Actually the article is even "wronger" than this, because "started A" and "switched" aren't independent and one can't simply use the product of their probability. The above example is a quick way to demonstrate it's not a general strategy without assumption to get >50% winning chance. Similarily, one can just use {P(1)=1/3, P(2)=1/3, P(3)=1/3} (this is a valid distribution over real numbers!) to demonstrate the real number strategy isn't general.
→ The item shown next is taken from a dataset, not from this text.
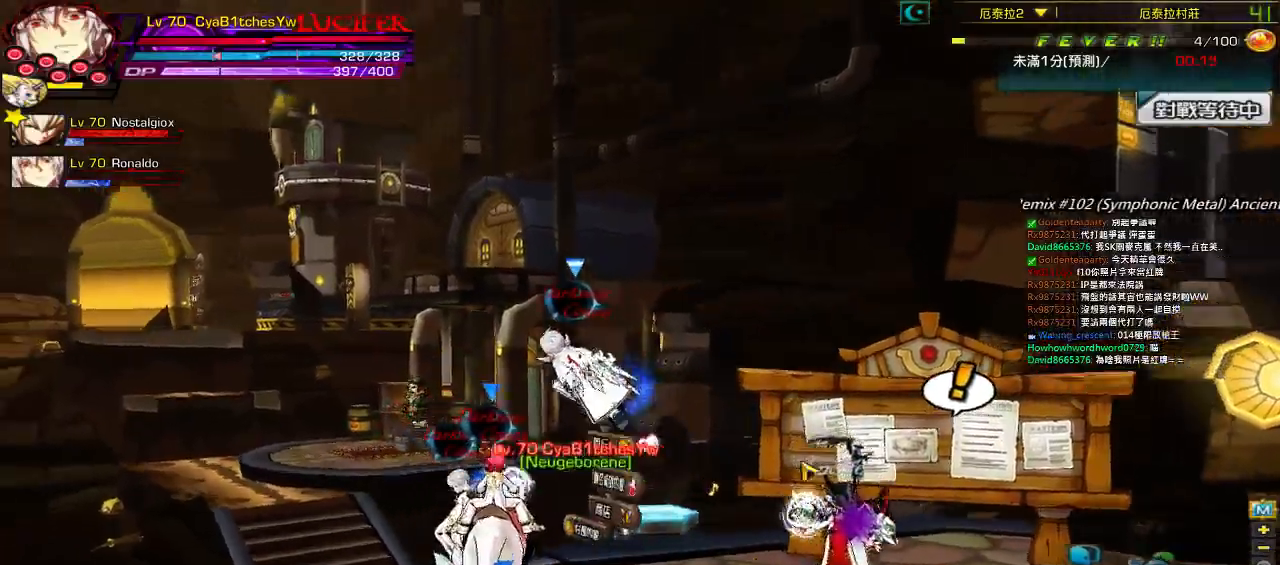
{"keys": ["left", "up"], "events": [[200, "left", "up"], [234, "left", "down"], [367, "up", "down"]]}
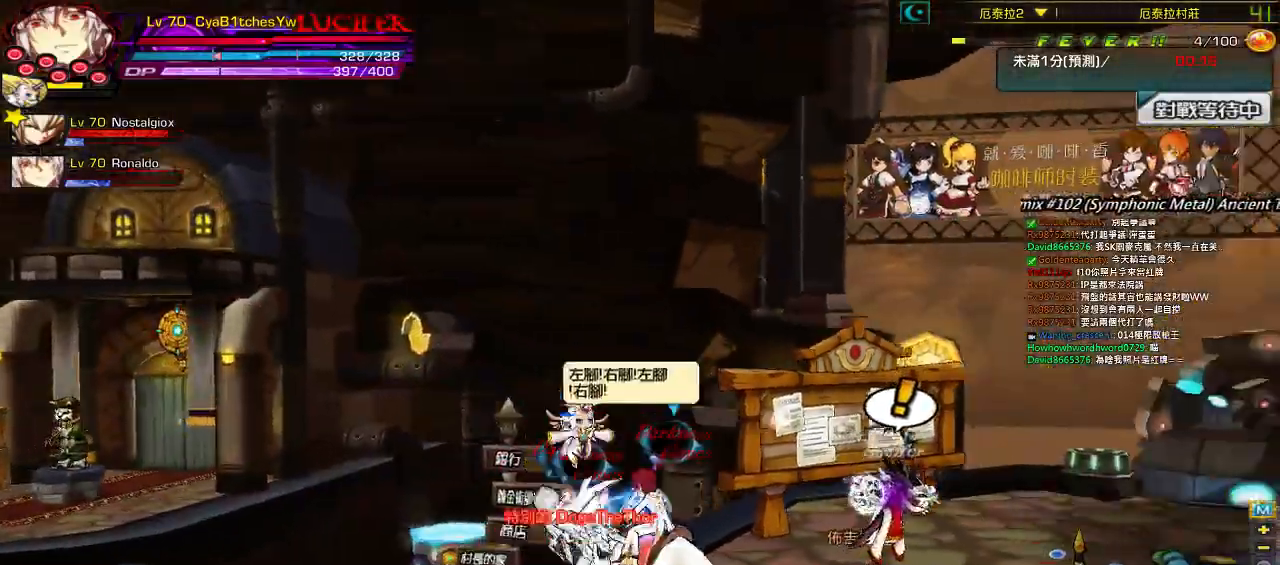
{"keys": [], "events": [[367, "left", "up"], [434, "up", "up"]]}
Again, for both natural number and real number case, the discussion over strategies is only meaningful is we know something about the distribution.

Interestingly, this article is wrong more or less in the same way as believing switching does give you more expected value in the original "twice money in another envelope" variation.

Edit: For people who are interested in the switching strategy, check Randomized Switching in the Two-Envelope Problem (2009). Spoiler: full of discussion over the initial distribution.


> It's very easy to demostrate as well: consider a trivia case where the distribution is just {P(1)=1/3, P(2)=1/3, P(3)=1/3} and you see 2 in the first envelope.

Seeing 2 is only one of the many possible cases. You haven’t calculated the total probability.


Sorry, but you're simply wrong. You can read the answer I gave. You can read the answer Colin Wright gave. You can trust that we both have math degrees and know what we are talking about. Or, aw heck, you can try it with an actual program at https://www.perlmonks.org/?node_id=39630. (Yes, I wrote that piece of hackery about a decade ago.)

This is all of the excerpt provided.